Er ist ein bayerisches Original: Josef Müller, den man den Ochsensepp nannte, war Urheber und Mitbegründer der CSU in Bayern.

17.03.2015 | Stand 16.09.2023, 7:12 Uhr
Fritz Wallner
Der Franke Josef Müller war einer der Gründungsväter der CSU und von 1946 bis 1949 ihr erster Vorsitzender. −Foto: Fotos: dpa, MZ-Archiv

Am 21. Dezember 1946 herrschte Hochspannung in der ungeheizten Aula der Münchner Universität. In der provisorischen Unterkunft des Bayerischen Landtages steht die Wahl des ersten Ministerpräsidenten der Nachkriegszeit auf der Tagesordnung. Einziger Kandidat ist Josef Müller, der Ochsensepp, der Mitbegründer der CSU. Er ist der einzige Kandidat – und er scheitert kläglich. Nur 73 der 175 abgegebenen Stimmen erhält er. Schuld an seinem Scheitern ist – natürlich – ein Parteifreund. Der stramm konservative Alois Hundhammer, der mit dem eher liberalen Müller wenig am Hut hatte, hatte hinter dem Rücken des Ochsensepp intrigiert. Der Landtag hatte seinen ersten Skandal.

Geheime Kontakte zum Vatikan

So kurz nach ihrer Gründung hatte die CSU ihren Kurs noch nicht gefunden. Der Jurist und Nationalökonom Josef Müller wollte eine interkonfessionelle, christliche Sammlungspartei ins Leben rufen, die als echte Volkspartei in einem föderalistischen System mehrheitsfähig sein sollte.

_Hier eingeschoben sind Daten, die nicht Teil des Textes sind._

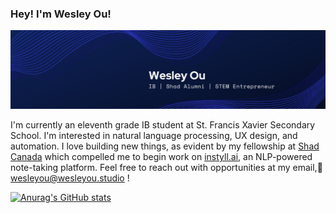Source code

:### Hey! I'm Wesley Ou!

<img src="https://github.com/C-FWES/C-FWES/blob/main/banner1.jpg?raw=true">

I'm currently an eleventh grade IB student at St. Francis Xavier Secondary School. I'm interested in natural language processing, UX design, and automation. I love building new things, as evident by my fellowship at [Shad Canada](https://www.shad.ca/) which compelled me to begin work on [instyll.ai](https://www.linkedin.com/company/instyll/about/?viewAsMember=true), an NLP-powered note-taking platform. Feel free to reach out with opportunities at my email,📧wesleyou@wesleyou.studio !  


[![Anurag's GitHub stats](https://github-readme-stats.vercel.app/api?username=C-FWES)](https://github.com/anuraghazra/github-readme-stats)
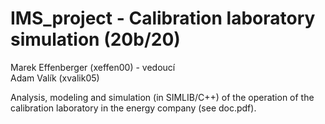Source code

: # IMS_project - Calibration laboratory simulation (20b/20)
Marek Effenberger (xeffen00) - vedoucí <br>
Adam Valík (xvalik05) <br>

Analysis, modeling and simulation (in SIMLIB/C++) of the operation of the calibration laboratory in the energy company (see doc.pdf).

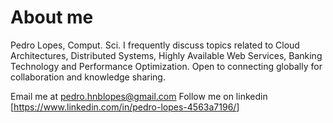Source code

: # About me

Pedro Lopes, Comput. Sci.
I frequently discuss topics related to Cloud Architectures, Distributed Systems, Highly Available Web Services, Banking Technology and Performance Optimization. Open to connecting globally for collaboration and knowledge sharing.

Email me at pedro.hnblopes@gmail.com
Follow me on linkedin [<https://www.linkedin.com/in/pedro-lopes-4563a7196/>]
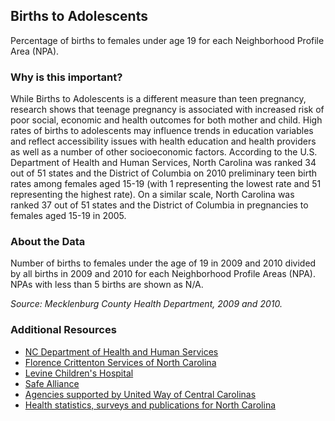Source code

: ## Births to Adolescents
Percentage of births to females under age 19 for each Neighborhood Profile Area (NPA).

### Why is this important?
While Births to Adolescents is a different measure than teen pregnancy, research shows that teenage pregnancy is associated with increased risk of poor social, economic and health outcomes for both mother and child. High rates of births to adolescents may influence trends in education variables and reflect accessibility issues with health education and health providers as well as a number of other socioeconomic factors. According to the U.S. Department of Health and Human Services, North Carolina was ranked 34 out of 51 states and the District of Columbia on 2010 preliminary teen birth rates among females aged 15-19 (with 1 representing the lowest rate and 51 representing the highest rate). On a similar scale, North Carolina was ranked 37 out of 51 states and the District of Columbia in pregnancies to females aged 15-19 in 2005.

### About the Data
Number of births to females under the age of 19 in 2009 and 2010 divided by all births in 2009 and 2010 for each Neighborhood Profile Areas (NPA). NPAs with less than 5 births are shown as N/A.

_Source: Mecklenburg County Health Department, 2009 and 2010._

### Additional Resources
+ [NC Department of Health and Human Services](http://www.teenpregnancy.ncdhhs.gov/app.htm)
+ [Florence Crittenton Services of North Carolina](http://www.fcsnc.org/)
+ [Levine Children's Hospital](http://www.levinechildrenshospital.org/body.cfm?id=604)
+ [Safe Alliance](http://www.safealliance.org/)
+ [Agencies supported by United Way of Central Carolinas](http://www.uwcentralcarolinas.org/who-we-help/agency-list)
+ [Health statistics, surveys and publications for North Carolina](http://www.ncdhhs.gov/dss/stats/)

Ihm gegenüber positionierten sich Alois Hundhammer, Fritz Schäffer oder Anton Pfeiffer, die nicht nur von der Wiedergründung der katholischen Volkspartei träumten, sondern auch von einem selbstständig bayerischen Staat mit eigenem Staatspräsidenten, wenn nicht gar von der Wiedereinführung der Monarchie.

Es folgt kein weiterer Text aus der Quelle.